__Übungstext__
****************

Vorbild der Kampert’schen Wohnung war, so vermutete Brechts erste Mitarbeiterin, die Autorin Elisabeth Hauptmann, in ihrem Tagebuch, die Wohnung Friedrich Kroners. Kroner war seit 1926 Chefredakteur der Monatszeitschrift Uhu, die von 1924 bis 1934 im Berliner Ullstein Verlag erschien. Lakonisch knapp und nicht selten satirisch wurden in dem beliebten Zeitgeist-Magazin in Form von Fotoromanen, Erlebnisberichten und Interviews wichtige Themen der Zeit behandelt. Lieschen Neumann will Karriere machen, Was Männer so reden, Leben mit der Schreibmaschine, Wie man ein Liebesverhältnis löst, Eine tüchtige Hausfrau muß 41 Berufe können!, Blond oder brünett? Urlaub von der Ehe – so einige der verheißungsvollen Titel.

****************

__Übungsaufgaben__
**a)** Beantworte anhand des Übungstextes:
(i) Wer vermutete in ihrem Tagebuch das Vorbild der Kampert'schen Wohnung?
(ii) Seit welchem Jahr war Kroner Chefredakteur des Uhu?
(iii) In welchem Verlag erschien der Uhu?
**b)** Übersetze diesen Satz aus dem Übungstext ins Englische: „Kroner war seit 1926 Chefredakteur der Monatszeitschrift Uhu, die von 1924 bis 1934 im Berliner Ullstein Verlag erschien.“
**c)** Schreib den Abschnitt des Übungstextes von „Vorbild der Kampert’schen“ bis „der verheißungsvollen Titel.“ neu und ändere dabei „Zeitgeist-Magazin“ in „Gesellschaftsmagazin“.
Die Datensätze spielen hierfür keine Rolle.

__Koordinaten der Pose-Landmarken__
****************

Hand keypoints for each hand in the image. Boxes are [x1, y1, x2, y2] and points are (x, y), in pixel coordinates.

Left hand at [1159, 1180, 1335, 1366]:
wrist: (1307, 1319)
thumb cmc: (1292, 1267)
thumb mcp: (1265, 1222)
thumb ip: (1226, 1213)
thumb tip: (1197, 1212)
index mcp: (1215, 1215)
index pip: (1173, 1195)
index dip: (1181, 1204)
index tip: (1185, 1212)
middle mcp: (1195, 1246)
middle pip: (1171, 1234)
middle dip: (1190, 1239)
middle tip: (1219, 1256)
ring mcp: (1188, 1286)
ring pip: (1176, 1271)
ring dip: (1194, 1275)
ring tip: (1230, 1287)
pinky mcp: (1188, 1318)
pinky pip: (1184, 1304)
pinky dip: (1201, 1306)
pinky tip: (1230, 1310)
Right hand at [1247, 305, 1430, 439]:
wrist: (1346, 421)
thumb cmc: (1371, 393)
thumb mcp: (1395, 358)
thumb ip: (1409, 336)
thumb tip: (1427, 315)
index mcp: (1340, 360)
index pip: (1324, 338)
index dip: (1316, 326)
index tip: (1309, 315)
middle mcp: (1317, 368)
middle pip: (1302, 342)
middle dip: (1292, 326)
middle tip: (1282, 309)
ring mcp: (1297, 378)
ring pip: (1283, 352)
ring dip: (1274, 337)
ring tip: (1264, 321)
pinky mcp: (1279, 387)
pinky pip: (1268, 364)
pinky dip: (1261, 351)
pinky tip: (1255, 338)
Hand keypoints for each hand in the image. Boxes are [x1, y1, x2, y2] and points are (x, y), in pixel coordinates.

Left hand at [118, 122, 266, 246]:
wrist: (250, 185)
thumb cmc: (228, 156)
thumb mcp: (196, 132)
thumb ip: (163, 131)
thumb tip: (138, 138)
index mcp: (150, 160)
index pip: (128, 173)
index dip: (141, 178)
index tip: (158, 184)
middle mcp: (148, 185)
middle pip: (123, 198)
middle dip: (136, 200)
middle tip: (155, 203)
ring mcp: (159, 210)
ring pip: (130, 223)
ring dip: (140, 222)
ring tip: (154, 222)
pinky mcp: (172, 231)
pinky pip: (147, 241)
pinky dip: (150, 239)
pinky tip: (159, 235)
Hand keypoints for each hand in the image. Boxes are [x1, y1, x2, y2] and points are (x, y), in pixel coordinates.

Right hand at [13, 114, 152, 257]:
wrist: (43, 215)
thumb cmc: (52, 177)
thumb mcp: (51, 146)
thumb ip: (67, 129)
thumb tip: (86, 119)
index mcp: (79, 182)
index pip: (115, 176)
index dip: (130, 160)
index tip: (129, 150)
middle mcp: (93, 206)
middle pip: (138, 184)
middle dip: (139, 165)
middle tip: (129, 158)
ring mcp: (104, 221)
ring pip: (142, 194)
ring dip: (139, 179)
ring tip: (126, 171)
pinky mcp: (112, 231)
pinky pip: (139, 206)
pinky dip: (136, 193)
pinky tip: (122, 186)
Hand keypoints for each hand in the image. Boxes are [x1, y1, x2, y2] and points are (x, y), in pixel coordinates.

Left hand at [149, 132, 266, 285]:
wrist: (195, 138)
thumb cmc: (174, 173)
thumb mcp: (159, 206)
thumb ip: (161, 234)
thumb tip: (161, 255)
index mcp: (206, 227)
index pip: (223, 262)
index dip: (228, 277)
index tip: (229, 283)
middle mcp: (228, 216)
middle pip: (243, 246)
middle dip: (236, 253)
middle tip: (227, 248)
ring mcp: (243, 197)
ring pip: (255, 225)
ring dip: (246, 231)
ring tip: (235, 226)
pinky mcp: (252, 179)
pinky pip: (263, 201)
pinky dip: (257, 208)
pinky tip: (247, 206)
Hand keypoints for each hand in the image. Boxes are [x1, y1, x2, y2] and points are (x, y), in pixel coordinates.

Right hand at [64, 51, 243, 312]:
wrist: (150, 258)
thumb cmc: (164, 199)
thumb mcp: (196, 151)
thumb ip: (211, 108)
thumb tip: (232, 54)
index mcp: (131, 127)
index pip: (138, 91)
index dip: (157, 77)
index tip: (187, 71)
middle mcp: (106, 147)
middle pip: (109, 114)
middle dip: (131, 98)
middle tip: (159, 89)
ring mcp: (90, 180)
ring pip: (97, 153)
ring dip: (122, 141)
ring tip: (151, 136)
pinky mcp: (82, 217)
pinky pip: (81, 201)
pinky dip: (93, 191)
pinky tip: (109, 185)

****************

__Lösungen__
**a)**
(i) Die Autorin Elisabeth Hauptmann
(ii) Seit 1926
(iii) Im Berliner Ullstein Verlag

**b)** Kroner had been editor-in-chief of the monthly magazine Uhu since 1926, which was published by the Ullstein publishing house in Berlin from 1924 to 1934.

**c)**
Vorbild der Kampert’schen Wohnung war, so vermutete Brechts erste Mitarbeiterin, die Autorin Elisabeth Hauptmann, in ihrem Tagebuch, die Wohnung Friedrich Kroners. Kroner war seit 1926 Chefredakteur der Monatszeitschrift Uhu, die von 1924 bis 1934 im Berliner Ullstein Verlag erschien. Lakonisch knapp und nicht selten satirisch wurden in dem beliebten Gesellschaftsmagazin in Form von Fotoromanen, Erlebnisberichten und Interviews wichtige Themen der Zeit behandelt. Lieschen Neumann will Karriere machen, Was Männer so reden, Leben mit der Schreibmaschine, Wie man ein Liebesverhältnis löst, Eine tüchtige Hausfrau muß 41 Berufe können!, Blond oder brünett? Urlaub von der Ehe – so einige der verheißungsvollen Titel.